Le cinéma africain marque une nouvelle fois l’histoire sur la Croisette. Le long-métrage Ben’Imana, réalisé par la cinéaste rwandaise Marie-Clémentine Dusabejambo, a créé l’événement au Festival de Cannes 2026 en décrochant le prestigieux Prix de la critique internationale (FIPRESCI). Derrière ce sacre panafricain se cache une contribution gabonaise majeure : celle de la réalisatrice et productrice Samantha Biffot, dont l’engagement propulse les industries culturelles de son pays vers de nouveaux sommets professionnels.
Décerné par la Fédération internationale de la presse cinématographique, le prix FIPRESCI récompense l’audace et la pertinence des écritures cinématographiques mondiales. Pour l’équipe du film, cette distinction couronne un parcours sans faute au sein d’Un Certain Regard, la prestigieuse section de la sélection officielle cannoise.

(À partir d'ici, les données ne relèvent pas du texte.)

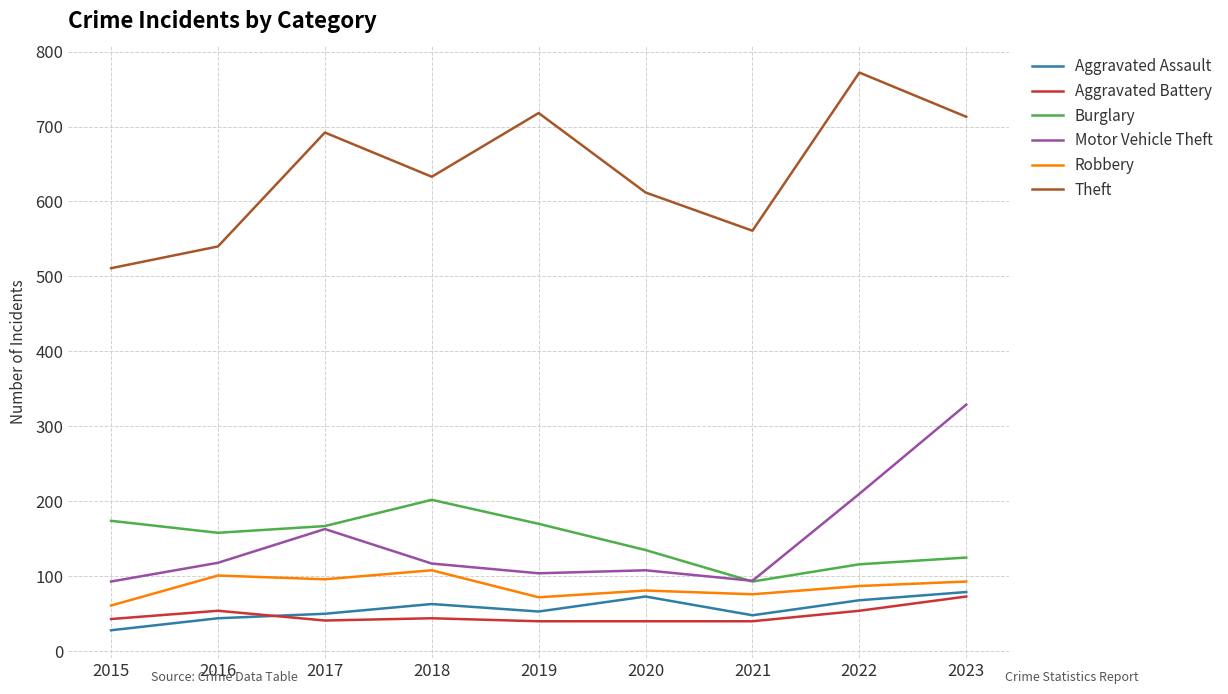

True or false: Aggravated Assault has more than 1 interior local peaks.

True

Si l’œuvre marque la toute première entrée du Rwanda dans cette catégorie reine, elle symbolise également une consécration historique pour le Gabon. En tant que coproductrice de cette œuvre via sa structure, Samantha Biffot démontre la maturité technique et financière des professionnels d’Afrique centrale.
Le traumatisme du génocide face au miroir de la réconciliation
Sélectionné et salué pour sa mise en scène d’une rare délicatesse, Ben’Imana plonge le spectateur dans le Rwanda de l’année 2012, en plein cœur du déploiement des tribunaux populaires (Gacaca). Le récit suit le destin bouleversant de Vénéranda, une survivante du génocide des Tutsis hantée par le passé. Alors qu’elle tente d’accompagner sa communauté vers la résilience, une crise familiale l’oblige à affronter les traumatismes enfouis et les blessures invisibles léguées à sa propre fille.
Le jury de la FIPRESCI a notamment salué une œuvre majeure qui « met en lumière la résistance face à l’oubli et le besoin impérieux de réconciliation ».
Un signal fort pour le 7e art gabonais
Présente sur le tapis rouge aux côtés de l’équipe du film, Samantha Biffot n’a pas caché son émotion face à l’accueil critique et public réservé au long-métrage. Soutenue sur la Croisette par l’Institut Gabonais de l’Image et du Son (IGIS), la cinéaste incarne le renouveau d’un cinéma national ambitieux et exportable.
Ce triomphe cannois adresse un message clair au marché international : le Gabon ne se positionne plus seulement comme une terre de tournage, mais comme un acteur clé de la coproduction internationale de haut niveau. Avec ce prix critique en poche, les talents d’Afrique centrale prouvent qu’ils ont définitivement leur place parmi l’élite mondiale du septième art.